First and the foremost, if you are creating a thread asking for a new graphic card *you HAVE to mention the EXACT company, make and model of your Power Supply (SMPS).* Specifications would be helpful too.

"i have a 400w power supply" --- this is wrong.
"i have a 400w power supply from Corsair" --- this is again wrong.

"i have Corsair CX400 power supply" --- this is right.

*Second, if you are using an el-cheapo also known as "crap" power supply, read this thread first: Power Supply Blacklist Thread * (deleted thread) Many companies like Cooler Master, Intex, Frontech, iBall etc. are black-listed here. Running a graphic card on these poor PSUs is not safe at all. So, if you are using one, you will have to increase your budget.
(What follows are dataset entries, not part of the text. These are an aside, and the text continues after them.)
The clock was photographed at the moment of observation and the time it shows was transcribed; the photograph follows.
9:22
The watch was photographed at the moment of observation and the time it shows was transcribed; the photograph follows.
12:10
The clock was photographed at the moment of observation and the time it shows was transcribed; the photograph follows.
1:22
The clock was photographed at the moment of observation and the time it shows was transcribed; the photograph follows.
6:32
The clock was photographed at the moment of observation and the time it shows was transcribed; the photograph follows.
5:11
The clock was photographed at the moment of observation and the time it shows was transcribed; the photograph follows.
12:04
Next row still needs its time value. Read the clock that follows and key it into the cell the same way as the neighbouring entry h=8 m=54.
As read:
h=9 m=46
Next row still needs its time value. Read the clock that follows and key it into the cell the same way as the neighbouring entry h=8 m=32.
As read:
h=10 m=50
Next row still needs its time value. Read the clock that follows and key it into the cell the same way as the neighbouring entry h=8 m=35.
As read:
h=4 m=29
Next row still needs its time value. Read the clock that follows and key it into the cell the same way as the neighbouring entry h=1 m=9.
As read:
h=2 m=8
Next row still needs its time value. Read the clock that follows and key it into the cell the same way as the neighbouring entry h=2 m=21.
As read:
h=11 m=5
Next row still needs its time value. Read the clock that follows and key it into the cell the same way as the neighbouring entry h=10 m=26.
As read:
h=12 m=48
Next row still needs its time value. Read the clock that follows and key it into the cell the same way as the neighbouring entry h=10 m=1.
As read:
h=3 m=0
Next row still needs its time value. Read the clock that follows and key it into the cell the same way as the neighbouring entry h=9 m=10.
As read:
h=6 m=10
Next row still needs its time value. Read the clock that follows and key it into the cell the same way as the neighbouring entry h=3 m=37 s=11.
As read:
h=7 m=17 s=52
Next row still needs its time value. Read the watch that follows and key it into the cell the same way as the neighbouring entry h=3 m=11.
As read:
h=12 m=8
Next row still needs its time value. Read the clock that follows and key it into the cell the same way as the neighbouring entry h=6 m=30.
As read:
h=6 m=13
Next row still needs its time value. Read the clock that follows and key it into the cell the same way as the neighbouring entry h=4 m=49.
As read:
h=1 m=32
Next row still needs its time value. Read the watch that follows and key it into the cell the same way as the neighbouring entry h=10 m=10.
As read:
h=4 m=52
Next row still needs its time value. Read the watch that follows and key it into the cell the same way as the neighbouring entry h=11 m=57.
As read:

Third, before asking a basic query....use Google. The members of this forum are there to help you BUT not to spoon-feed you. Most basic queries are only a Google search away.

*Fourth, if you don't want to Google, then read this thread: Basic information regarding graphic cards for newbies *

*Fifth, read this thread before creating a buying advice thread:* *Best Graphic Cards for money - in India.* This thread will help you to get an idea of which Graphic cards you should be aiming at in your budget.

Threads from new members with half-baked and common queries will not be approved.

*Only create a thread if you have read all the threads mentioned above.* You create a thread in whatever way you want, but information in the following questions should be mentioned.


----------



## ico (Jan 31, 2012)

*1. What is the intended use for this graphic card ? Gaming or workstation work? *(Name few Games or applications are you going to run)
Ans:

*2. Which Power Supply do you have? (Be EXACT while naming the company and model)*
Ans:

*3. What is your Max budget ?*
Ans:

*4. Which Screen resolution will you game at (if applicable)?*
Ans:

*5. What are your current computer specifications ?*
Ans:


----------